_Provided passage:_
OBJECTIVES: The study assessed clinical outcomes of closure device use following percutaneous coronary revascularization using current standards of anticoagulation and antiplatelet therapy.

BACKGROUND: Evaluation of the outcomes of patients by use of vascular closure devices during coronary interventions employing current standards of anticoagulation and glycoprotein (GP) IIb/IIIa inhibitor therapy is limited.

METHODS: We evaluated outcomes of 4,525 consecutive patients who underwent percutaneous coronary intervention between July 1997 and April 2000. All patients received anticoagulation with heparin and GP IIb/IIIa inhibitor therapy with abciximab. The closure method was manual in 1,824 patients, Angioseal in 524 patients and Perclose in 2,177 patients. Procedural and hospital vascular outcomes were evaluated.

[Records excerpted from a collection]

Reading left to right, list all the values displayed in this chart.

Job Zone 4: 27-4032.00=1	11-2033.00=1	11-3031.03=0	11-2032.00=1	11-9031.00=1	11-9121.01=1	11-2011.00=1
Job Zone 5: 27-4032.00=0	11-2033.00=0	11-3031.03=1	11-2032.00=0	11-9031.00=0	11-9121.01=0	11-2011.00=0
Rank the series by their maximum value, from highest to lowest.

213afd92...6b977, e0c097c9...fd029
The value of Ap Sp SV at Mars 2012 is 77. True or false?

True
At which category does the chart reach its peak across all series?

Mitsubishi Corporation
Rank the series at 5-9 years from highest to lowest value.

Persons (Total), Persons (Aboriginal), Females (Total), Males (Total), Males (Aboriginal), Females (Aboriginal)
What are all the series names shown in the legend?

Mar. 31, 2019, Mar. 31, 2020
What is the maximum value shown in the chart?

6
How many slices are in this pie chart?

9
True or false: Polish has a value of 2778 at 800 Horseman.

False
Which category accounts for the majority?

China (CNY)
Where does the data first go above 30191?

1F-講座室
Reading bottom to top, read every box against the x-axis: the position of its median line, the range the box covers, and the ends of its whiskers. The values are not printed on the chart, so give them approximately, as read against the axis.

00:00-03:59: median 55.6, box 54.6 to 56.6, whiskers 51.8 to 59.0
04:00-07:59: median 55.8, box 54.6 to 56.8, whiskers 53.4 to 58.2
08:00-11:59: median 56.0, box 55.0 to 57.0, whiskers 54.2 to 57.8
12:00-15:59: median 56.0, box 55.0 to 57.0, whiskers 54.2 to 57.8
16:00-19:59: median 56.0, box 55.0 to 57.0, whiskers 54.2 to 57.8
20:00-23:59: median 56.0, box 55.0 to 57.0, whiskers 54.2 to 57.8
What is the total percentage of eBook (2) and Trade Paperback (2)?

_What the task asks:_ Can you retype the part of the closure device study abstract that begins at the words containing "BACKGROUND: Evaluation of" and stops after "therapy is limited."?

_Reply to the exercise:_
BACKGROUND: Evaluation of the outcomes of patients by use of vascular closure devices during coronary interventions employing current standards of anticoagulation and glycoprotein (GP) IIb/IIIa inhibitor therapy is limited.